(Collected data entries)
-----

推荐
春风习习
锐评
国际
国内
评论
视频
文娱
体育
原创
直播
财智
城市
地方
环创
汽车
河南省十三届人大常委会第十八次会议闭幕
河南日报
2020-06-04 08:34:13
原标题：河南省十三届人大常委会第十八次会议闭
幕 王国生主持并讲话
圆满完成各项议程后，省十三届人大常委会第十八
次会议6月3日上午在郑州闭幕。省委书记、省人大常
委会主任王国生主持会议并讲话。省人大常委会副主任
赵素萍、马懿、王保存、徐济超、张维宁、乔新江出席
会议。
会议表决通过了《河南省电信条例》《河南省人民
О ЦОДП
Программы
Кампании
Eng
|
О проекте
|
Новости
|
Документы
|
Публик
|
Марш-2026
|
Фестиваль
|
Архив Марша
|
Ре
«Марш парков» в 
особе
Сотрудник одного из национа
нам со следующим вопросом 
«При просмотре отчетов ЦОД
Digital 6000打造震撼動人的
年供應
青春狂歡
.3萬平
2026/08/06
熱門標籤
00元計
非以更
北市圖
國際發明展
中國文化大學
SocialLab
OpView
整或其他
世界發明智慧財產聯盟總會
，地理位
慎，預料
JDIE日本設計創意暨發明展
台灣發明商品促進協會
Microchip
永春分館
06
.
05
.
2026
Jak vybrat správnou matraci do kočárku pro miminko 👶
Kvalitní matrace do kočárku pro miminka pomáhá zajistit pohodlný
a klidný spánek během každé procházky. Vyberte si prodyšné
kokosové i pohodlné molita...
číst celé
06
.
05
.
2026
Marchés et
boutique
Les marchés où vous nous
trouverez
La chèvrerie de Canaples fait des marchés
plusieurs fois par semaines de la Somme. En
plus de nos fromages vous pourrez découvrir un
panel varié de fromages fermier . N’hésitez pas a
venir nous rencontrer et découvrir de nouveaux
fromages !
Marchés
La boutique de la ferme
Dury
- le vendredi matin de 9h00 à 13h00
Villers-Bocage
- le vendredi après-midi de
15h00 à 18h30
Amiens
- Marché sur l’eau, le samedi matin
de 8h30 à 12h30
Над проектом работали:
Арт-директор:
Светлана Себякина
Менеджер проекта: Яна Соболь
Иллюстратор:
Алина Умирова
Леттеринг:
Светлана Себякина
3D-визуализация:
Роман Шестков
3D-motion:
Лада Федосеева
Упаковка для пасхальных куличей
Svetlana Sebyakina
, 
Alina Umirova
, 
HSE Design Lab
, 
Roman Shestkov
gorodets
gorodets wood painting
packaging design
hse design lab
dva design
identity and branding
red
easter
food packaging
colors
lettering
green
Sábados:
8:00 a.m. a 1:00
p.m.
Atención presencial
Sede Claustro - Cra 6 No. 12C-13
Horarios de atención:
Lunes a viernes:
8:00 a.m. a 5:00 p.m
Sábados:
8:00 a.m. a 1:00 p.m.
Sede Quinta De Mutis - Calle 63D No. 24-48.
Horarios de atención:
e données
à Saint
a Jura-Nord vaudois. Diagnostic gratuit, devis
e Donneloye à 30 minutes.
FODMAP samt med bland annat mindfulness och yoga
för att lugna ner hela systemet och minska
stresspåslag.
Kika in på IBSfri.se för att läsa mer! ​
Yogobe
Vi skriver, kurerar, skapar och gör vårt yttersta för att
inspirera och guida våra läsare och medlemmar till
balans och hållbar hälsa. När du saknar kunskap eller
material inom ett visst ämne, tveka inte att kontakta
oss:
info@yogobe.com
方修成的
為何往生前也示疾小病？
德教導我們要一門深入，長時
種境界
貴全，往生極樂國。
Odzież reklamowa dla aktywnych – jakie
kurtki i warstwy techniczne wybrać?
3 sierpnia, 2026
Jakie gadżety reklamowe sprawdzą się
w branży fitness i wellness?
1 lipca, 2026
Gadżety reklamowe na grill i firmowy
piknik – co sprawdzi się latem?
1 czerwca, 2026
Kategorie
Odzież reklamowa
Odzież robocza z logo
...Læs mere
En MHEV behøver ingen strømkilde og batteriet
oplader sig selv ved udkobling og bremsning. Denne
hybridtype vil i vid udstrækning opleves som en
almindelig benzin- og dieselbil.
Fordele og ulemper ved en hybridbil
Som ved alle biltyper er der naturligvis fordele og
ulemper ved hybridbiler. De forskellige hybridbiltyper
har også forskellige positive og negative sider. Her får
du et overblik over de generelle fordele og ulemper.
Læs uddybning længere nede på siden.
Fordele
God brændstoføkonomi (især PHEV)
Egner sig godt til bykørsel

-----

Task to carry out -> Repeat all of the records, letter for letter.

Output of the exercise ->
推荐
春风习习
锐评
国际
国内
评论
视频
文娱
体育
原创
直播
财智
城市
地方
环创
汽车
河南省十三届人大常委会第十八次会议闭幕
河南日报
2020-06-04 08:34:13
原标题：河南省十三届人大常委会第十八次会议闭
幕 王国生主持并讲话
圆满完成各项议程后，省十三届人大常委会第十八
次会议6月3日上午在郑州闭幕。省委书记、省人大常
委会主任王国生主持会议并讲话。省人大常委会副主任
赵素萍、马懿、王保存、徐济超、张维宁、乔新江出席
会议。
会议表决通过了《河南省电信条例》《河南省人民
О ЦОДП
Программы
Кампании
Eng
|
О проекте
|
Новости
|
Документы
|
Публик
|
Марш-2026
|
Фестиваль
|
Архив Марша
|
Ре
«Марш парков» в 
особе
Сотрудник одного из национа
нам со следующим вопросом 
«При просмотре отчетов ЦОД
Digital 6000打造震撼動人的
年供應
青春狂歡
.3萬平
2026/08/06
熱門標籤
00元計
非以更
北市圖
國際發明展
中國文化大學
SocialLab
OpView
整或其他
世界發明智慧財產聯盟總會
，地理位
慎，預料
JDIE日本設計創意暨發明展
台灣發明商品促進協會
Microchip
永春分館
06
.
05
.
2026
Jak vybrat správnou matraci do kočárku pro miminko 👶
Kvalitní matrace do kočárku pro miminka pomáhá zajistit pohodlný
a klidný spánek během každé procházky. Vyberte si prodyšné
kokosové i pohodlné molita...
číst celé
06
.
05
.
2026
Marchés et
boutique
Les marchés où vous nous
trouverez
La chèvrerie de Canaples fait des marchés
plusieurs fois par semaines de la Somme. En
plus de nos fromages vous pourrez découvrir un
panel varié de fromages fermier . N’hésitez pas a
venir nous rencontrer et découvrir de nouveaux
fromages !
Marchés
La boutique de la ferme
Dury
- le vendredi matin de 9h00 à 13h00
Villers-Bocage
- le vendredi après-midi de
15h00 à 18h30
Amiens
- Marché sur l’eau, le samedi matin
de 8h30 à 12h30
Над проектом работали:
Арт-директор:
Светлана Себякина
Менеджер проекта: Яна Соболь
Иллюстратор:
Алина Умирова
Леттеринг:
Светлана Себякина
3D-визуализация:
Роман Шестков
3D-motion:
Лада Федосеева
Упаковка для пасхальных куличей
Svetlana Sebyakina
, 
Alina Umirova
, 
HSE Design Lab
, 
Roman Shestkov
gorodets
gorodets wood painting
packaging design
hse design lab
dva design
identity and branding
red
easter
food packaging
colors
lettering
green
Sábados:
8:00 a.m. a 1:00
p.m.
Atención presencial
Sede Claustro - Cra 6 No. 12C-13
Horarios de atención:
Lunes a viernes:
8:00 a.m. a 5:00 p.m
Sábados:
8:00 a.m. a 1:00 p.m.
Sede Quinta De Mutis - Calle 63D No. 24-48.
Horarios de atención:
e données
à Saint
a Jura-Nord vaudois. Diagnostic gratuit, devis
e Donneloye à 30 minutes.
FODMAP samt med bland annat mindfulness och yoga
för att lugna ner hela systemet och minska
stresspåslag.
Kika in på IBSfri.se för att läsa mer! ​
Yogobe
Vi skriver, kurerar, skapar och gör vårt yttersta för att
inspirera och guida våra läsare och medlemmar till
balans och hållbar hälsa. När du saknar kunskap eller
material inom ett visst ämne, tveka inte att kontakta
oss:
info@yogobe.com
方修成的
為何往生前也示疾小病？
德教導我們要一門深入，長時
種境界
貴全，往生極樂國。
Odzież reklamowa dla aktywnych – jakie
kurtki i warstwy techniczne wybrać?
3 sierpnia, 2026
Jakie gadżety reklamowe sprawdzą się
w branży fitness i wellness?
1 lipca, 2026
Gadżety reklamowe na grill i firmowy
piknik – co sprawdzi się latem?
1 czerwca, 2026
Kategorie
Odzież reklamowa
Odzież robocza z logo
...Læs mere
En MHEV behøver ingen strømkilde og batteriet
oplader sig selv ved udkobling og bremsning. Denne
hybridtype vil i vid udstrækning opleves som en
almindelig benzin- og dieselbil.
Fordele og ulemper ved en hybridbil
Som ved alle biltyper er der naturligvis fordele og
ulemper ved hybridbiler. De forskellige hybridbiltyper
har også forskellige positive og negative sider. Her får
du et overblik over de generelle fordele og ulemper.
Læs uddybning længere nede på siden.
Fordele
God brændstoføkonomi (især PHEV)
Egner sig godt til bykørsel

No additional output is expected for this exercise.